For racers, Skinner advises, “The first thing you should do is spend 20 minutes on the exercise bike, or ride 20 minutes to wherever you’re going to work out. If you’re going to challenge yourself on a race course, you want to be able to handle it and to be in good physical condition to avoid injuries.”

Many racers think it’s all about leg strength, but legs are almost secondary. “When you make recoveries while skiing or racing, it takes core muscles,” Skinner says. "Core strength is key to getting forward and recovering if you’re off balance. You don’t use your legs for that; you use your stomach muscles, you use your back muscles. The best thing to do is some kind of core training.”

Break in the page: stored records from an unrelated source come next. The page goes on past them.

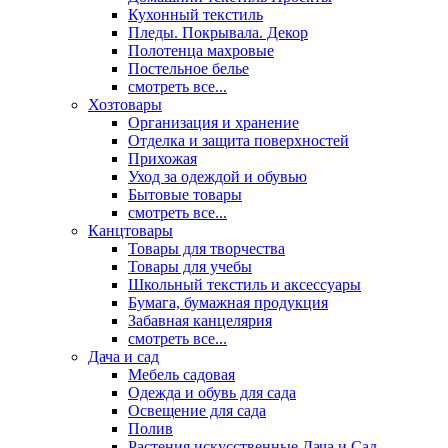
Кухонный текстиль
Пледы. Покрывала. Декор
Полотенца махровые
Постельное белье
смотреть все...
Хозтовары
Организация и хранение
Отделка и защита поверхностей
Прихожая
Уход за одеждой и обувью
Бытовые товары
смотреть все...
Канцтовары
Товары для творчества
Товары для учебы
Школьный текстиль и аксессуары
Бумага, бумажная продукция
Забавная канцелярия
смотреть все...
Дача и сад
Мебель садовая
Одежда и обувь для сада
Освещение для сада
Полив
Растения искусственные Дача и Сад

He keeps it simple, mainly doing crunches and situps. If you don’t have access to a gym, you can do these on an exercise ball and even work your important spinal erectors by placing the ball under your hips and thighs, bending your head down to the floor and raising up so your back is straight. Twist your torso from side to side to work your obliques. Those are core side muscles used to make accurate turns on snow. 

But Skinner, a Masters champion, also works his upper body. “I do upper body, arm and shoulder machines for upper-body strength—not mass—using a larger number of reps rather than a larger weight. I work triceps for starts and pole plants. You want well-coordinated body strength. You’re moving in all directions on a race course; it’s a very dynamic sport.” He also advises working hamstrings, which many racers don’t do enough, despite the fact that hamstrings protect your knees while you’re skiing or snowboarding.

Skinner’s favorite exercise for well-rounded strength is a killer, but it will get you in shape fast. He says, “I take a barbell—just one bar with weight on it—squat down, then stand up, then pull the bar up to chest level, bend over at the waist, lower the bar with arms straight, then pull it back up to chest level. Then squat down and lay the bar down. Do three sets of five. It builds total body strength and simulates the different ranges of motion used when racing. Then I cool down with another 20 minutes on the bike.”

It’s not an all-day affair. Skinner says he spends about an hour and a half in the gym. Use his tips to start training now, and qualifying for Nastar will be easy.